If you’re one of the many folks in my Twitter feed who’s feeling a general unease because Hurricane Sandy and Election Day are in close proximity, I want you to relax a little. Not all the way, just a little.
Come Nov. 6, the Eastern seaboard will not be in total disarray. Hurricane Sandy is hitting the East Coast early enough that most of its effects will probably be ameliorated by Election Day. Of course, it’s not called a natural disaster for nothing. But there's no need to worry about the utter breakdown of the democratic process in the Northeast. Instead, pay attention to which select groups of voters might face storm-related trouble on Election Day, and how Obama reacts to the storm.
Broadly, there are two ways that Hurricane Sandy could throw Election Day into a funk. First, damage caused by the storm could make it harder for certain people to vote. John Hudak, a governance fellow at the Brookings Institute, reassures me that it would take a really unconscionable amount of damage to suppress voting in swing states—Pennsylvania and Virginia—as voters there get just how close the race is. They could, however, be screwed out of voting by impassible roads, a risk that applies heavily to those rural (Republican) voters who live a solid 20 or 30 minutes from their polling place. Add the blizzard barreling toward western Virginia, where Romney is ahead, and Sandy could mean a handier victory for Obama. (Hudak says reports that Gov. Bob McDonnell of Virginia can postpone the election for 14 days may be erroneous. According to his reading of the law, McDonnell can only exercise that power over state races—not the presidential election. In fact, there isn't very much legal guidance for elections and natural disasters at all. So, suppose that a third effect of a very disastrous Sandy is a heyday for campaign lawyers.)
On the other hand, widespread, persistent power loss would force polling places to either procure generators to run electronic voting machines or to issue paper ballots. The latter would mean extraordinarily long lines in more densely trafficked polling places, not unlike the lines that turned off urban (Democratic) voters in Cleveland in 2004. Turned-off voters in urban centers like New York, Connecticut, or Maryland wouldn’t cost Obama those states. But as Alec MacGillis pointed out last week, depressed Democratic turnout would exaggerate the slim but real chance that Obama wins in the Electoral College while losing the popular vote. Suspended early voting in blue states like Maryland poses the same risk for Obama.
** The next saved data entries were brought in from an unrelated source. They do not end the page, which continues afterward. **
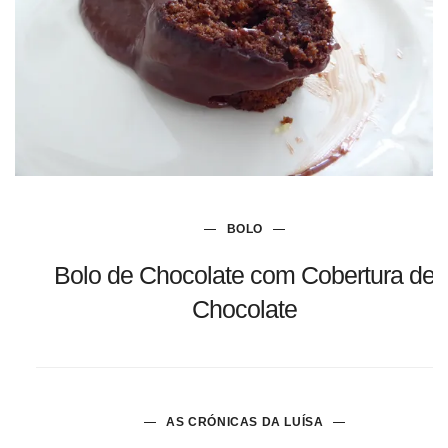
BOLO
Bolo de Chocolate com Cobertura de
Chocolate
AS CRÓNICAS DA LUÍSA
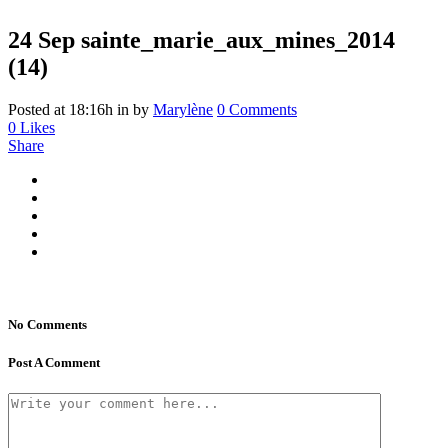
24 Sep
sainte_marie_aux_mines_2014
(14)
Posted at 18:16h
in
by
Marylène
0 Comments
0
Likes
Share
No Comments
Post A Comment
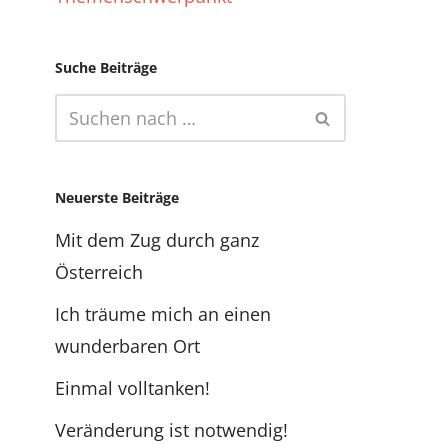
Suche Beiträge
Neuerste Beiträge
Mit dem Zug durch ganz
Österreich
Ich träume mich an einen
wunderbaren Ort
Einmal volltanken!
Veränderung ist notwendig!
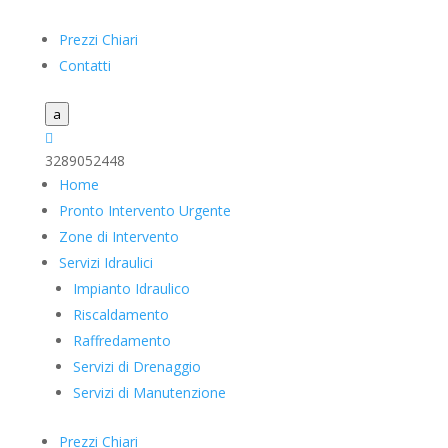
Prezzi Chiari
Contatti
a

3289052448
Home
Pronto Intervento Urgente
Zone di Intervento
Servizi Idraulici
Impianto Idraulico
Riscaldamento
Raffredamento
Servizi di Drenaggio
Servizi di Manutenzione
Prezzi Chiari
Second, the administration’s response to the hurricane aftermath could leave Obama looking very good or very bad. It’s unpleasant to think about, but Obama’s handling of Sandy could marginally improve his standing in the polls—if it has a measurable effect at all. Although studies tend to find that natural disasters boost a president’s reelection chances, so long as his disaster response is competent, Hudak points out that the U.S. has never experienced such a wide scale natural disaster so close to Election Day. That renders these studies less instructive, and it could nullify the effects of a massive screw-up. “If [Obama] botches something on Thursday,” Hudak notes, “we might not know about it until next Thursday.”
One thing is certain, Hudak says, which is, Obama’s response will dominate media coverage. And provided that Obama doesn’t tell anyone he’s doing a “heckuva job” when he’s patently not, Obama will probably exit Sandy’s aftermath appearing in command and in control. What positive effects this could have for him (Would this bring new voters into Obama’s column? How many?) may not be quantifiable, but Romney’s general disadvantage is pretty clear. “Everything is going to be about the storm, the governors, and the president,” Hudak says. “And all the super PAC money in the world can’t buy Romney the attention that the president is going to get in the next few days.”